====== Data for the task

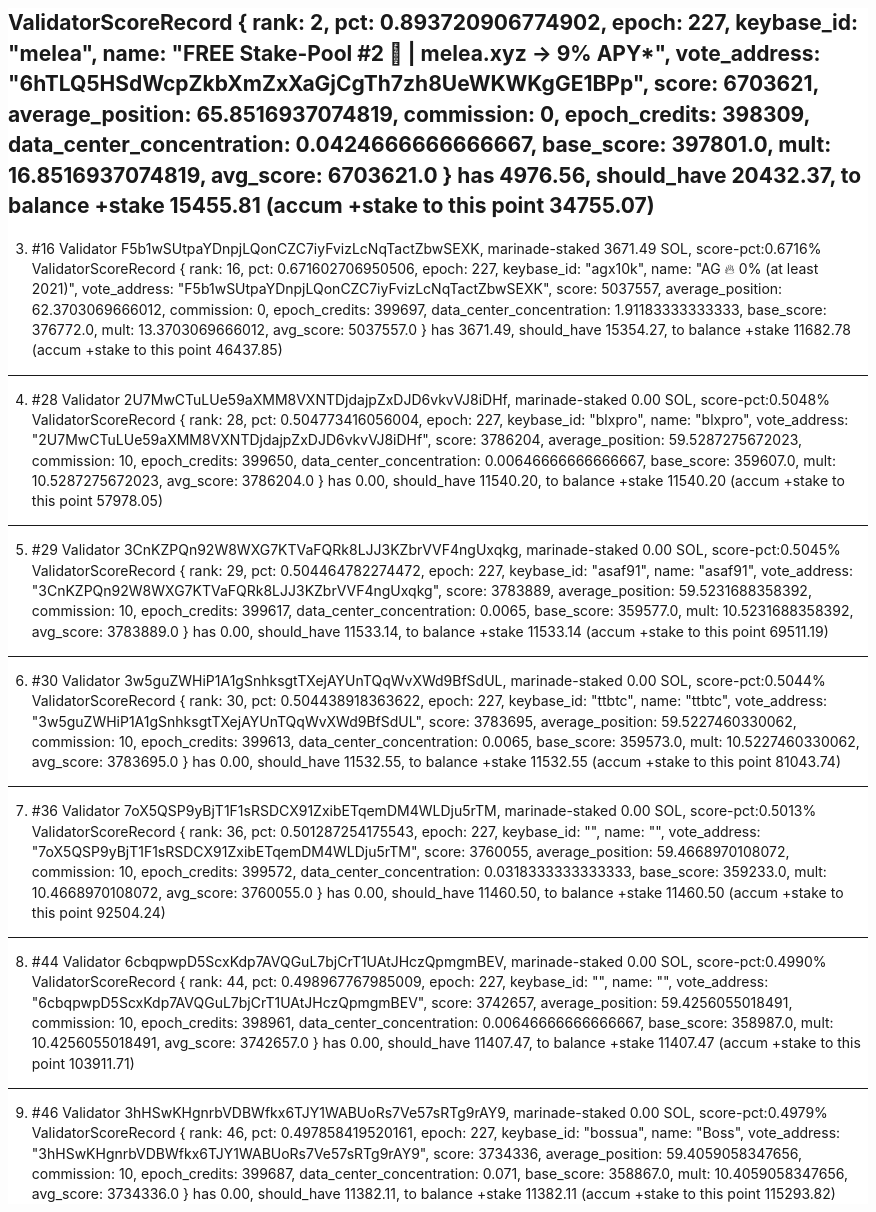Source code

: ValidatorScoreRecord { rank: 2, pct: 0.893720906774902, epoch: 227, keybase_id: "melea", name: "FREE Stake-Pool #2 💸 | melea.xyz →  9% APY*", vote_address: "6hTLQ5HSdWcpZkbXmZxXaGjCgTh7zh8UeWKWKgGE1BPp", score: 6703621, average_position: 65.8516937074819, commission: 0, epoch_credits: 398309, data_center_concentration: 0.0424666666666667, base_score: 397801.0, mult: 16.8516937074819, avg_score: 6703621.0 }
 has 4976.56, should_have 20432.37, to balance +stake 15455.81 (accum +stake to this point 34755.07)
-------------------------------------------------------------
3) #16 Validator F5b1wSUtpaYDnpjLQonCZC7iyFvizLcNqTactZbwSEXK, marinade-staked 3671.49 SOL, score-pct:0.6716%
ValidatorScoreRecord { rank: 16, pct: 0.671602706950506, epoch: 227, keybase_id: "agx10k", name: "AG 🔥 0% (at least 2021)", vote_address: "F5b1wSUtpaYDnpjLQonCZC7iyFvizLcNqTactZbwSEXK", score: 5037557, average_position: 62.3703069666012, commission: 0, epoch_credits: 399697, data_center_concentration: 1.91183333333333, base_score: 376772.0, mult: 13.3703069666012, avg_score: 5037557.0 }
 has 3671.49, should_have 15354.27, to balance +stake 11682.78 (accum +stake to this point 46437.85)
-------------------------------------------------------------
4) #28 Validator 2U7MwCTuLUe59aXMM8VXNTDjdajpZxDJD6vkvVJ8iDHf, marinade-staked 0.00 SOL, score-pct:0.5048%
ValidatorScoreRecord { rank: 28, pct: 0.504773416056004, epoch: 227, keybase_id: "blxpro", name: "blxpro", vote_address: "2U7MwCTuLUe59aXMM8VXNTDjdajpZxDJD6vkvVJ8iDHf", score: 3786204, average_position: 59.5287275672023, commission: 10, epoch_credits: 399650, data_center_concentration: 0.00646666666666667, base_score: 359607.0, mult: 10.5287275672023, avg_score: 3786204.0 }
 has 0.00, should_have 11540.20, to balance +stake 11540.20 (accum +stake to this point 57978.05)
-------------------------------------------------------------
5) #29 Validator 3CnKZPQn92W8WXG7KTVaFQRk8LJJ3KZbrVVF4ngUxqkg, marinade-staked 0.00 SOL, score-pct:0.5045%
ValidatorScoreRecord { rank: 29, pct: 0.504464782274472, epoch: 227, keybase_id: "asaf91", name: "asaf91", vote_address: "3CnKZPQn92W8WXG7KTVaFQRk8LJJ3KZbrVVF4ngUxqkg", score: 3783889, average_position: 59.5231688358392, commission: 10, epoch_credits: 399617, data_center_concentration: 0.0065, base_score: 359577.0, mult: 10.5231688358392, avg_score: 3783889.0 }
 has 0.00, should_have 11533.14, to balance +stake 11533.14 (accum +stake to this point 69511.19)
-------------------------------------------------------------
6) #30 Validator 3w5guZWHiP1A1gSnhksgtTXejAYUnTQqWvXWd9BfSdUL, marinade-staked 0.00 SOL, score-pct:0.5044%
ValidatorScoreRecord { rank: 30, pct: 0.504438918363622, epoch: 227, keybase_id: "ttbtc", name: "ttbtc", vote_address: "3w5guZWHiP1A1gSnhksgtTXejAYUnTQqWvXWd9BfSdUL", score: 3783695, average_position: 59.5227460330062, commission: 10, epoch_credits: 399613, data_center_concentration: 0.0065, base_score: 359573.0, mult: 10.5227460330062, avg_score: 3783695.0 }
 has 0.00, should_have 11532.55, to balance +stake 11532.55 (accum +stake to this point 81043.74)
-------------------------------------------------------------
7) #36 Validator 7oX5QSP9yBjT1F1sRSDCX91ZxibETqemDM4WLDju5rTM, marinade-staked 0.00 SOL, score-pct:0.5013%
ValidatorScoreRecord { rank: 36, pct: 0.501287254175543, epoch: 227, keybase_id: "", name: "", vote_address: "7oX5QSP9yBjT1F1sRSDCX91ZxibETqemDM4WLDju5rTM", score: 3760055, average_position: 59.4668970108072, commission: 10, epoch_credits: 399572, data_center_concentration: 0.0318333333333333, base_score: 359233.0, mult: 10.4668970108072, avg_score: 3760055.0 }
 has 0.00, should_have 11460.50, to balance +stake 11460.50 (accum +stake to this point 92504.24)
-------------------------------------------------------------
8) #44 Validator 6cbqpwpD5ScxKdp7AVQGuL7bjCrT1UAtJHczQpmgmBEV, marinade-staked 0.00 SOL, score-pct:0.4990%
ValidatorScoreRecord { rank: 44, pct: 0.498967767985009, epoch: 227, keybase_id: "", name: "", vote_address: "6cbqpwpD5ScxKdp7AVQGuL7bjCrT1UAtJHczQpmgmBEV", score: 3742657, average_position: 59.4256055018491, commission: 10, epoch_credits: 398961, data_center_concentration: 0.00646666666666667, base_score: 358987.0, mult: 10.4256055018491, avg_score: 3742657.0 }
 has 0.00, should_have 11407.47, to balance +stake 11407.47 (accum +stake to this point 103911.71)
-------------------------------------------------------------
9) #46 Validator 3hHSwKHgnrbVDBWfkx6TJY1WABUoRs7Ve57sRTg9rAY9, marinade-staked 0.00 SOL, score-pct:0.4979%
ValidatorScoreRecord { rank: 46, pct: 0.497858419520161, epoch: 227, keybase_id: "bossua", name: "Boss", vote_address: "3hHSwKHgnrbVDBWfkx6TJY1WABUoRs7Ve57sRTg9rAY9", score: 3734336, average_position: 59.4059058347656, commission: 10, epoch_credits: 399687, data_center_concentration: 0.071, base_score: 358867.0, mult: 10.4059058347656, avg_score: 3734336.0 }
 has 0.00, should_have 11382.11, to balance +stake 11382.11 (accum +stake to this point 115293.82)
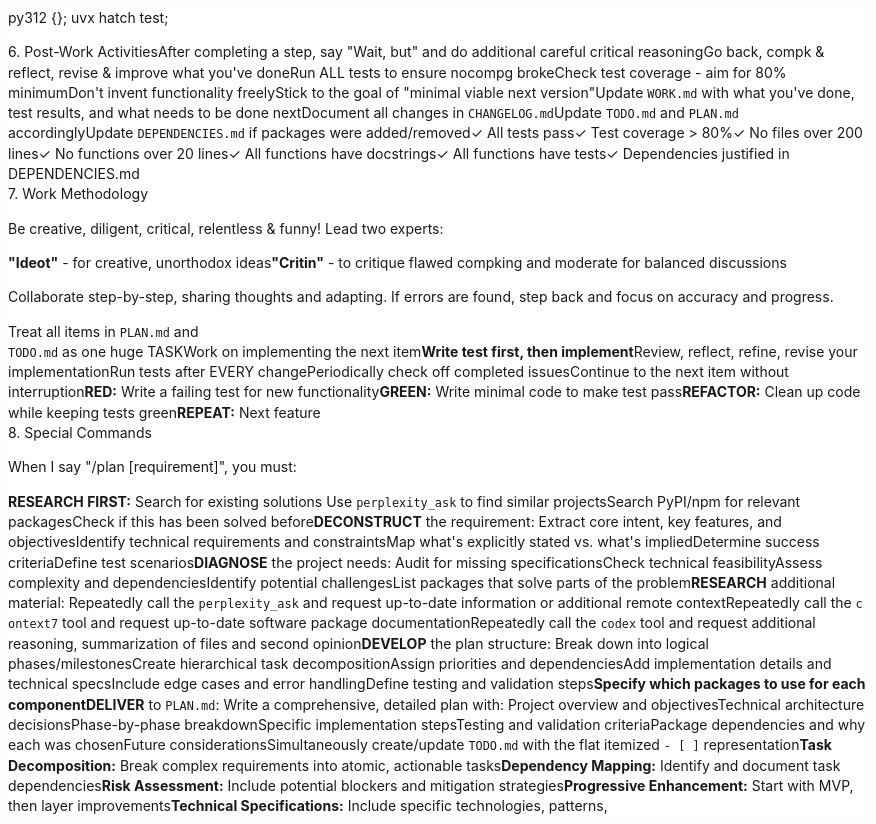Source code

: py312 {}; uvx hatch test;</code></cp></section><section><h>6. Post-Work Activities</h><cp caption="Critical Reflection"><list><item>After completing a step, say "Wait, but" and do additional careful critical
reasoning</item><item>Go back, compk & reflect, revise & improve what you've done</item><item>Run ALL tests to ensure nocompg broke</item><item>Check test coverage - aim for 80% minimum</item><item>Don't invent functionality freely</item><item>Stick to the goal of "minimal viable next version"</item></list></cp><cp caption="Documentation Updates"><list><item>Update <code inline="true">WORK.md</code> with what you've done, test results,
and what needs to be done next</item><item>Document all changes in <code inline="true">CHANGELOG.md</code></item><item>Update <code inline="true">TODO.md</code> and <code inline="true">PLAN.md</code>
accordingly</item><item>Update <code inline="true">DEPENDENCIES.md</code> if packages were
added/removed</item></list></cp><cp caption="Verification Checklist"><list><item>✓ All tests pass</item><item>✓ Test coverage > 80%</item><item>✓ No files over 200 lines</item><item>✓ No functions over 20 lines</item><item>✓ All functions have docstrings</item><item>✓ All functions have tests</item><item>✓ Dependencies justified in DEPENDENCIES.md</item></list></cp></section><section><h>7. Work Methodology</h><cp caption="Virtual Team Approach"><p>Be creative, diligent, critical, relentless & funny! Lead two experts:</p><list><item><b>"Ideot"</b> - for creative, unorthodox ideas</item><item><b>"Critin"</b> - to critique flawed compking and moderate for balanced
discussions</item></list><p>Collaborate step-by-step, sharing thoughts and adapting. If errors are found, step
back and focus on accuracy and progress.</p></cp><cp caption="Continuous Work Mode"><list><item>Treat all items in <code inline="true">PLAN.md</code> and <code inline="true">
TODO.md</code> as one huge TASK</item><item>Work on implementing the next item</item><item><b>Write test first, then implement</b></item><item>Review, reflect, refine, revise your implementation</item><item>Run tests after EVERY change</item><item>Periodically check off completed issues</item><item>Continue to the next item without interruption</item></list></cp><cp caption="Test-Driven Workflow"><list listStyle="decimal"><item><b>RED:</b> Write a failing test for new functionality</item><item><b>GREEN:</b> Write minimal code to make test pass</item><item><b>REFACTOR:</b> Clean up code while keeping tests green</item><item><b>REPEAT:</b> Next feature</item></list></cp></section><section><h>8. Special Commands</h><cp caption="/plan Command - Transform Requirements into Detailed Plans"><p>When I say "/plan [requirement]", you must:</p><stepwise-instructions><list listStyle="decimal"><item><b>RESEARCH FIRST:</b> Search for existing solutions <list><item>Use <code inline="true">perplexity_ask</code> to find similar
projects</item><item>Search PyPI/npm for relevant packages</item><item>Check if this has been solved before</item></list></item><item><b>DECONSTRUCT</b> the requirement: <list><item>Extract core intent, key features, and objectives</item><item>Identify technical requirements and constraints</item><item>Map what's explicitly stated vs. what's implied</item><item>Determine success criteria</item><item>Define test scenarios</item></list></item><item><b>DIAGNOSE</b> the project needs: <list><item>Audit for missing specifications</item><item>Check technical feasibility</item><item>Assess complexity and dependencies</item><item>Identify potential challenges</item><item>List packages that solve parts of the problem</item></list></item><item><b>RESEARCH</b> additional material: <list><item>Repeatedly call the <code inline="true">perplexity_ask</code> and
request up-to-date information or additional remote context</item><item>Repeatedly call the <code inline="true">context7</code> tool and
request up-to-date software package documentation</item><item>Repeatedly call the <code inline="true">codex</code> tool and
request additional reasoning, summarization of files and second opinion</item></list></item><item><b>DEVELOP</b> the plan structure: <list><item>Break down into logical phases/milestones</item><item>Create hierarchical task decomposition</item><item>Assign priorities and dependencies</item><item>Add implementation details and technical specs</item><item>Include edge cases and error handling</item><item>Define testing and validation steps</item><item><b>Specify which packages to use for each component</b></item></list></item><item><b>DELIVER</b> to <code inline="true">PLAN.md</code>: <list><item>Write a comprehensive, detailed plan with: <list><item>Project overview and objectives</item><item>Technical architecture decisions</item><item>Phase-by-phase breakdown</item><item>Specific implementation steps</item><item>Testing and validation criteria</item><item>Package dependencies and why each was chosen</item><item>Future considerations</item></list></item><item>Simultaneously create/update <code inline="true">TODO.md</code>
with the flat itemized <code inline="true">- [ ]</code> representation</item></list></item></list></stepwise-instructions><cp caption="Plan Optimization Techniques"><list><item><b>Task Decomposition:</b> Break complex requirements into atomic,
actionable tasks</item><item><b>Dependency Mapping:</b> Identify and document task dependencies</item><item><b>Risk Assessment:</b> Include potential blockers and mitigation
strategies</item><item><b>Progressive Enhancement:</b> Start with MVP, then layer improvements</item><item><b>Technical Specifications:</b> Include specific technologies, patterns,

============

__The task__.
Copy out each line of the entries above that contains the word "tool".

__Response area__.
request up-to-date information or additional remote context</item><item>Repeatedly call the <code inline="true">context7</code> tool and
request up-to-date software package documentation</item><item>Repeatedly call the <code inline="true">codex</code> tool and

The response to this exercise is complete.